What Script (Or Program) Should I Use To Filter Low Complexity And Repetitive Reads From Rna-Seq?
1
6
Entering edit mode
11.5 years ago

Hi! we are going to process some NGS data in order to find splice junctions. The low complexity and repetitive sequences into reads often generates false positive splice junctions. For this reason I need to remove all the reads which have low complexities sequences.

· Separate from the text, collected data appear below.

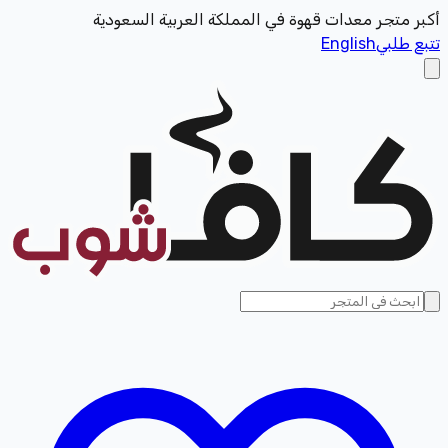
أكبر متجر معدات قهوة في المملكة العربية السعودية
تتبع طلبي
English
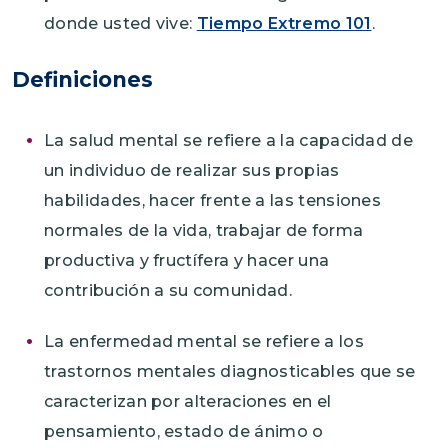
donde usted vive:
Tiempo Extremo 101
.
Definiciones
La salud mental se refiere a la capacidad de
un individuo de realizar sus propias
habilidades, hacer frente a las tensiones
normales de la vida, trabajar de forma
productiva y fructífera y hacer una
contribución a su comunidad.
La enfermedad mental se refiere a los
trastornos mentales diagnosticables que se
caracterizan por alteraciones en el
pensamiento, estado de ánimo o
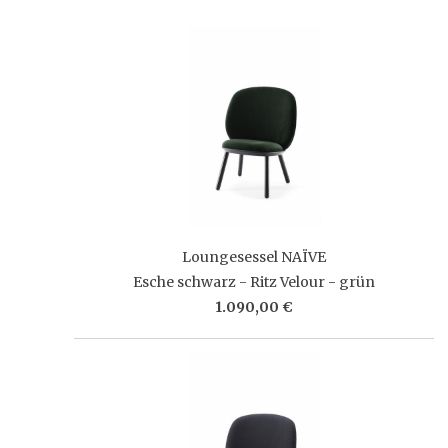
Loungesessel NAÏVE
Esche schwarz - Ritz Velour - grün
1.090,00 €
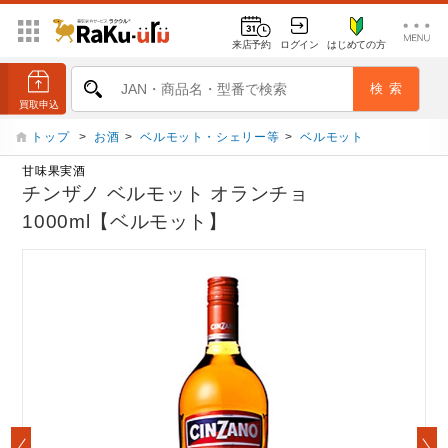
来店予約
ログイン
はじめての方
トップ
>
お酒
>
ベルモット・シェリー等
>
ベルモット
甘味果実酒
チンザノ ベルモット オランチョ
1000ml【ベルモット】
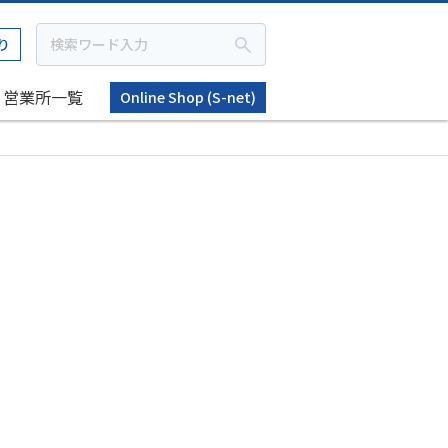
り
営業所一覧
Online Shop (S-net)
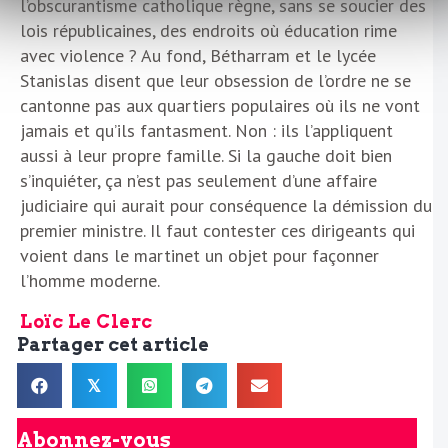
l’obscurantisme catholique règne, sans se soucier des
lois républicaines, des endroits où éducation rime
avec violence ? Au fond, Bétharram et le lycée
Stanislas disent que leur obsession de l’ordre ne se
cantonne pas aux quartiers populaires où ils ne vont
jamais et qu’ils fantasment. Non : ils l’appliquent
aussi à leur propre famille. Si la gauche doit bien
s’inquiéter, ça n’est pas seulement d’une affaire
judiciaire qui aurait pour conséquence la démission du
premier ministre. Il faut contester ces dirigeants qui
voient dans le martinet un objet pour façonner
l’homme moderne.
Loïc Le Clerc
Partager cet article
𝕏
Abonnez-vous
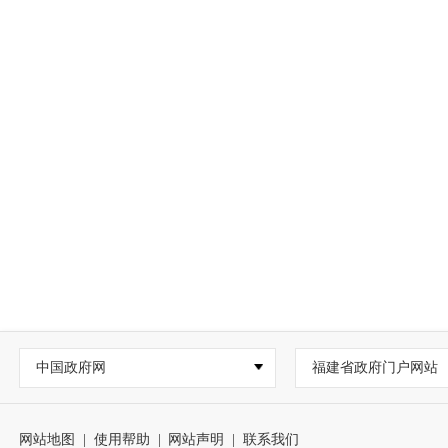
中国政府网
福建省政府门户网站
网站地图
|
使用帮助
|
网站声明
|
联系我们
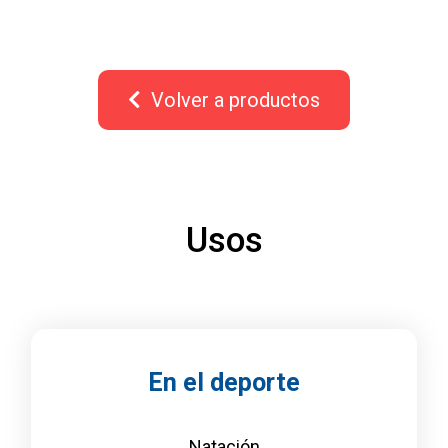
Volver a productos
Usos
En el deporte
Natación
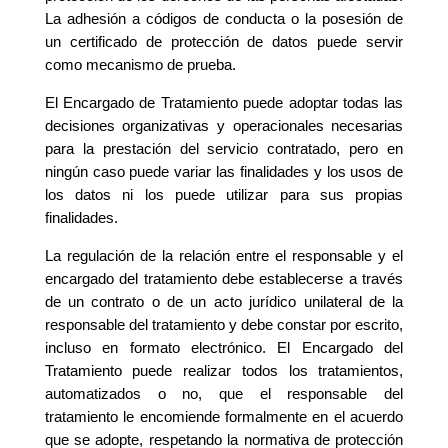
La adhesión a códigos de conducta o la posesión de
un certificado de protección de datos puede servir
como mecanismo de prueba.
El Encargado de Tratamiento puede adoptar todas las
decisiones organizativas y operacionales necesarias
para la prestación del servicio contratado, pero en
ningún caso puede variar las finalidades y los usos de
los datos ni los puede utilizar para sus propias
finalidades.
La regulación de la relación entre el responsable y el
encargado del tratamiento debe establecerse a través
de un contrato o de un acto jurídico unilateral de la
responsable del tratamiento y debe constar por escrito,
incluso en formato electrónico. El Encargado del
Tratamiento puede realizar todos los tratamientos,
automatizados o no, que el responsable del
tratamiento le encomiende formalmente en el acuerdo
que se adopte, respetando la normativa de protección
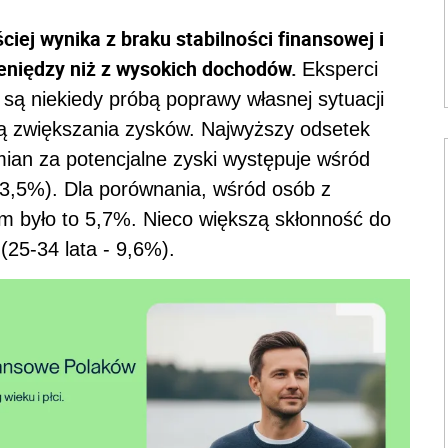
ej wynika z braku stabilności finansowej i
eniędzy niż z wysokich dochodów.
Eksperci
są niekiedy próbą poprawy własnej sytuacji
ią zwiększania zysków. Najwyższy odsetek
ian za potencjalne zyski występuje wśród
,5%). Dla porównania, wśród osób z
 było to 5,7%. Nieco większą skłonność do
25-34 lata - 9,6%).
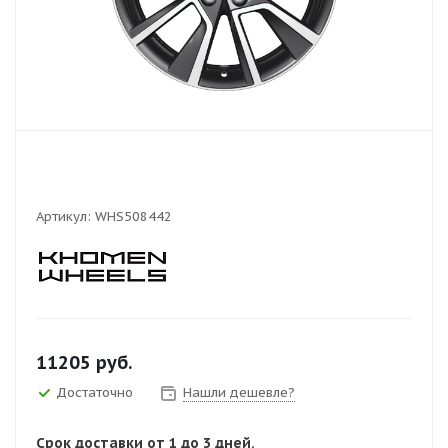
Артикул:
WHS508442
11205
руб.
Достаточно
Нашли дешевле?
Срок доставки от 1 до 3 дней.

Maybe the most common way to do it's using RepeatMasker or Dustmasker, but I think it'll take very long time (because I have a very large NGS data). Another option, is map the reads (with BFAST or another mapper) to Repbase and take only unmapped reads. I thing bowtie isn't an option because I want a sensible filter.

5
Entering edit mode
11.5 years ago

I have successfully used sga preprocess with dust option:

  --dust                           Perform dust-style filtering of low complexity reads. If you are performing
de novo genome assembly, you probably do not want this.
--dust-threshold=FLOAT           filter out reads that have a dust score higher than FLOAT (default: 4.0).
This option implies --dust


http://github.com/jts/sga/

1
Entering edit mode

yes and yes. sga preprocess will produce a preprocessed fastq file. It will do a few Gbs in a few minutes.

0
Entering edit mode

I've two questions: Can I use the dust-like filter option without using assembling function? and Is it efficient enough to run over large data in a reasonable time?